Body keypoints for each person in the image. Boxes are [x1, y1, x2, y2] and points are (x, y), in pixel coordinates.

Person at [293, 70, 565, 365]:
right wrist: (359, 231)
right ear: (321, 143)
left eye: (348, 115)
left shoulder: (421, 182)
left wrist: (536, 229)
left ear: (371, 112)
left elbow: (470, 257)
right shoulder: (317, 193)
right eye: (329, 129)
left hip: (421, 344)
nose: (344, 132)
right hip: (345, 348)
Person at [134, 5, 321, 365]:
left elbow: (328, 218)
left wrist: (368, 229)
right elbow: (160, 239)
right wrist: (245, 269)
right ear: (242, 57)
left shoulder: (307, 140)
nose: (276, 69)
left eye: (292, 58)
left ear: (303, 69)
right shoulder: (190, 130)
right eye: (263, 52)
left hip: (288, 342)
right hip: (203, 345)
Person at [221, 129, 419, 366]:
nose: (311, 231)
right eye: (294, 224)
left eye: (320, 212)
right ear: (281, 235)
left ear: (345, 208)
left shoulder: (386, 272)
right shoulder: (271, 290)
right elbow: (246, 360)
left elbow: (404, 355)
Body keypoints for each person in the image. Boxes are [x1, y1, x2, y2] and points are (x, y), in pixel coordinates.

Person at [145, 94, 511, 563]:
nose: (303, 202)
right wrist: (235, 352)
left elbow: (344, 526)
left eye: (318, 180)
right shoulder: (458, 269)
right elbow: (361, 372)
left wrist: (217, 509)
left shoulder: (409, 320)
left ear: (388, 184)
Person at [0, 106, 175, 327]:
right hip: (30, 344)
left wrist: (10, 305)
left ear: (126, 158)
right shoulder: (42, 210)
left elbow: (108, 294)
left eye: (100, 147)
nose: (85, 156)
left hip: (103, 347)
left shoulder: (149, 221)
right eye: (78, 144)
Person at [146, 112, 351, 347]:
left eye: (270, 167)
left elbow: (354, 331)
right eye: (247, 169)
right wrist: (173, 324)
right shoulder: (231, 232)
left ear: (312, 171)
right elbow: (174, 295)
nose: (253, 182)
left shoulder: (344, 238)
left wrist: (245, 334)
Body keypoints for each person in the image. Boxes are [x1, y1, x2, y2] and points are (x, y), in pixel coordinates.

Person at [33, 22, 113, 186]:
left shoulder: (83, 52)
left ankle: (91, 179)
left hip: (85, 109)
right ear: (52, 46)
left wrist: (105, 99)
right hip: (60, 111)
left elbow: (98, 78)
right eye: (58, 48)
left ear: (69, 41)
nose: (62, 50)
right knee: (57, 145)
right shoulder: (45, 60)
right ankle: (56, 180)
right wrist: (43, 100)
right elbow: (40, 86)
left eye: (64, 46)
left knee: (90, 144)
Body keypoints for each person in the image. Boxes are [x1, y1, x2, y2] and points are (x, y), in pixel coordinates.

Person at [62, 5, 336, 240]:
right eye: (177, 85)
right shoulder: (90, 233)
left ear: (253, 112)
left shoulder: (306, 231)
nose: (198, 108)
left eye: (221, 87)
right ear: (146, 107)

**Goal of the exercise**: The data above needs to be retyped in full, exactly as given.

**Solution to the exercise**:
Body keypoints for each person in the image. Boxes are [x1, y1, x2, y2] and points are (x, y), in pixel coordinates.

Person at [293, 70, 565, 365]:
right wrist: (359, 231)
right ear: (321, 143)
left eye: (348, 115)
left shoulder: (421, 182)
left wrist: (536, 229)
left ear: (371, 112)
left elbow: (470, 257)
right shoulder: (317, 193)
right eye: (329, 129)
left hip: (421, 344)
nose: (344, 132)
right hip: (345, 348)
Person at [134, 5, 321, 365]:
left elbow: (328, 218)
left wrist: (368, 229)
right elbow: (160, 239)
right wrist: (245, 269)
right ear: (242, 57)
left shoulder: (307, 140)
nose: (276, 69)
left eye: (292, 58)
left ear: (303, 69)
right shoulder: (190, 130)
right eye: (263, 52)
left hip: (288, 342)
right hip: (203, 345)
Person at [221, 129, 419, 366]:
nose: (311, 231)
right eye: (294, 224)
left eye: (320, 212)
right ear: (281, 235)
left ear: (345, 208)
left shoulder: (386, 272)
right shoulder: (271, 290)
right elbow: (246, 360)
left elbow: (404, 355)
Body keypoints for each person in the image. Boxes are [x1, y1, x2, y2] and points are (x, y), in pixel coordinates.

Person at [145, 94, 511, 563]:
nose: (303, 202)
right wrist: (235, 352)
left elbow: (344, 526)
left eye: (318, 180)
right shoulder: (458, 269)
right elbow: (361, 372)
left wrist: (217, 509)
left shoulder: (409, 320)
left ear: (388, 184)
Person at [0, 106, 175, 327]:
right hip: (30, 344)
left wrist: (10, 305)
left ear: (126, 158)
right shoulder: (42, 210)
left elbow: (108, 294)
left eye: (100, 147)
nose: (85, 156)
left hip: (103, 347)
left shoulder: (149, 221)
right eye: (78, 144)
Person at [146, 112, 351, 347]:
left eye: (270, 167)
left elbow: (354, 331)
right eye: (247, 169)
right wrist: (173, 324)
right shoulder: (231, 232)
left ear: (312, 171)
right elbow: (174, 295)
nose: (253, 182)
left shoulder: (344, 238)
left wrist: (245, 334)
Body keypoints for each person in the image. Boxes are [x1, y1, x2, y2] and points are (x, y), in pixel coordinates.

Person at [33, 22, 113, 186]:
left shoulder: (83, 52)
left ankle: (91, 179)
left hip: (85, 109)
right ear: (52, 46)
left wrist: (105, 99)
right hip: (60, 111)
left elbow: (98, 78)
right eye: (58, 48)
left ear: (69, 41)
nose: (62, 50)
right knee: (57, 145)
right shoulder: (45, 60)
right ankle: (56, 180)
right wrist: (43, 100)
right elbow: (40, 86)
left eye: (64, 46)
left knee: (90, 144)
Body keypoints for each person in the image. Boxes are [x1, y1, x2, y2] and points are (x, y), in pixel coordinates.

Person at [62, 5, 336, 240]:
right eye: (177, 85)
right shoulder: (90, 233)
left ear: (253, 112)
left shoulder: (306, 231)
nose: (198, 108)
left eye: (221, 87)
right ear: (146, 107)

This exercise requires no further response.